By GRAHAM MOOMAW
WASHINGTON (March 12, 2010) - Gov. Martin O'Malley asked Maryland's congressional delegation Thursday to devote unused federal money to spur small business lending and create jobs in the state, where unemployment remains at 7.5 percent despite more than $4 billion in stimulus funding.
Money returned from the Troubled Asset Relief Program should be used to guarantee small business lending, O'Malley suggested.
"If you could make it possible for us to access those dollars, to be repaid to the federal government, it would allow us to leverage on a one-to-six basis, the sort of small business lending that could be going on to create jobs and improve the business climate in our state."
The appeal came as O'Malley brought his Cabinet to Capitol Hill Thursday to lay out his administration's federal funding priorities for fiscal 2011, which begins July 1.
The event was organized by Sen. Barbara Mikulski, and every Marylander in Congress attended except for Rep. Elijah Cummings, D-Baltimore, who was attending a White House meeting.
O'Malley presented the delegation with an agenda focused on job creation, transportation infrastructure and public safety. Federal dollars are expected to be harder to come by due to the federal spending freeze proposed by President Obama, which would begin on Oct. 1.
"We know you're under tremendous constraints and tremendous challenges and I know that you understand that our state government is as well," O'Malley said.
The state is facing a $2 billion budget shortfall this year, which the governor has proposed filling by furloughing state employees, transferring $1 billion from other funding sources and slashing $375 million from state agencies.
The federal government has its own fiscal problems.

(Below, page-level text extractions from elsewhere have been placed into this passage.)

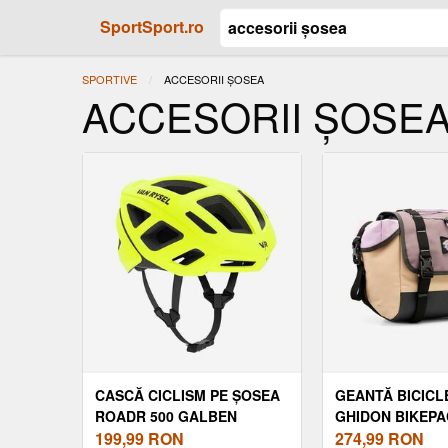
SportSport.ro
SPORTIVE
ACTUAL:
ACCESORII ȘOSEA
ACCESORII ȘOSE
CASCĂ CICLISM PE ȘOSEA
GEANTĂ BICICL
ROADR 500 GALBEN
GHIDON BIKEPA
FLUORESCENT
199,99
RON
LITRI ADVT 500
274,99
RON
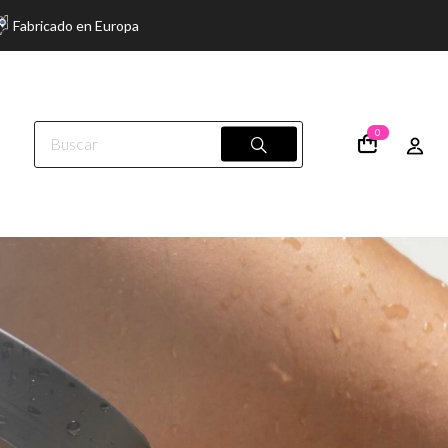
Fabricado en Europa
0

Last month, the federal deficit was a record $220.9 billion, which is 14 percent higher than the previous record from February 2009.
As O'Malley laid out his spending priorities for the upcoming year, he thanked the delegation for providing relief for the state through stimulus funds and Medicaid assistance.
"Although we're one of the stronger states from a fiscal standpoint...I know that we would be in deep trouble were it not for your prompt action and leadership on this," said O'Malley.
Funding for Base Closure and Realignment improvements, bus transit and the Washington Area Metropolitan Transit Authority were among the infrastructure projects highlighted by O'Malley.
Also on the governor's wish list was funding for a statewide radio interoperability project to smooth communications between first responders and law enforcement agencies.
After the presentation, O'Malley fielded questions from the members of Congress.
Mikulski asked how much money Maryland had spent to recover from the back-to-back snowstorms earlier this year, saying she was working to acquire federal "dough for snow."
Transportation Secretary Beverly Swaim-Staley said the state spent $130 million, doubling the $65 billion budgeted. The state already won a federal disaster declaration for one storm, and Maryland Emergency Management Agency director Richard Muth said he expects to submit another request to the federal government within the next two weeks.
"Well, we're ready," said Mikulski. "As soon as you finish your request, we'll be able to sign a joint letter to get this into the record."
Roscoe Bartlett, the lone Republican in the state's delegation, said he was part of a broad spectrum represented by team Maryland.
"I'm a conservative Republican so I can't vote for these big government programs," Bartlett said. "But I'll tell you, after they vote to spend the money, I join my team Maryland colleagues in trying to get it all for Maryland."
Capital News Service contributed to this report.